Michelle Moura é coreógrafa e bailarina brasileira, vive em Berlim. Em suas criações interessa-se por criar modos de gerar mudanças psico-físicas como em FOLE (2013) e BLINK mini uníssono intenso lamúrio (2015). Sua mais recente criação é E nquanto Somos Humanos (2019), em colaboração com Maikon K. Suas obras foram apresentadas em festivais internacionais de dança na América do Sul e Europa, incluindo o Impulstanz (Viena), Panorama Festival (Rio de Janeiro) e HAU – Hebbel am Ufer (Berlin). Como intérprete, trabalhou com Vincent Dupont (FR), Raphaëlle Latini|Groupe Entorse (FR), WilhelmGroener (DE), Dani Lima (BR) e Alex Cassal (PT). Fez seus estudos de dança no Programa Essais, CNDC d’Angers | FR (2010) e Das Choreography (2015), Amsterdão .

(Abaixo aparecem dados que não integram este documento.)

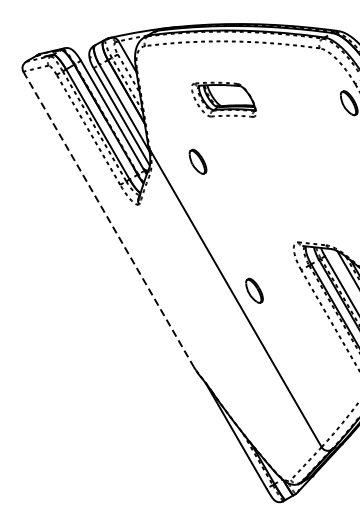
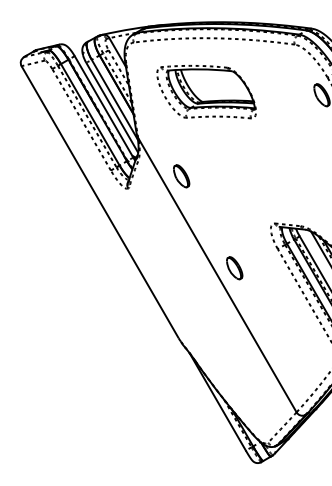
part: (223, 99) -> (206, 91), size x1.67
part: (197, 162) -> (181, 176), moved
line: (108, 219) -> (100, 202), dashed -> solid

Sara Anjo bailarina e coreógrafa, interessa-se por práticas meditativas que geram mudanças psico-físicas, sendo a respiração e a acção de caminhar as principais. Questiona-se permanentemente acerca do que nos move? Como nos movemos? E para onde nos movemos? No seu trabalho coreográfico interessa-se por desenvolver teatro sónico, explorando a coreografia e o espaço performativo na sua dimensão sonora. Criou “Ninguém Sabia Contar Aquela História”, um espectáculo feminista em colaboração com 6 artistas (BoxNova CCB 2011); “Paisagens Líquidas”, uma dança que viaja pelo Lavadouro Público de Carnide (Teatro do Silêncio 2012); “Em Forma de Árvore”, um solo sobre in-quietude (Negócio-ZDB 2016); “Sacro”, uma caminhada magnética (Negócio-ZDB 2018). Desde 2012 participa no projecto “Caminhar” do Teatro do Silêncio. Formou-se em dança pela Academia de Dança Contemporânea (2001) e tem mestrado em coreografia pela Das Graduate School de Amesterdão (2016).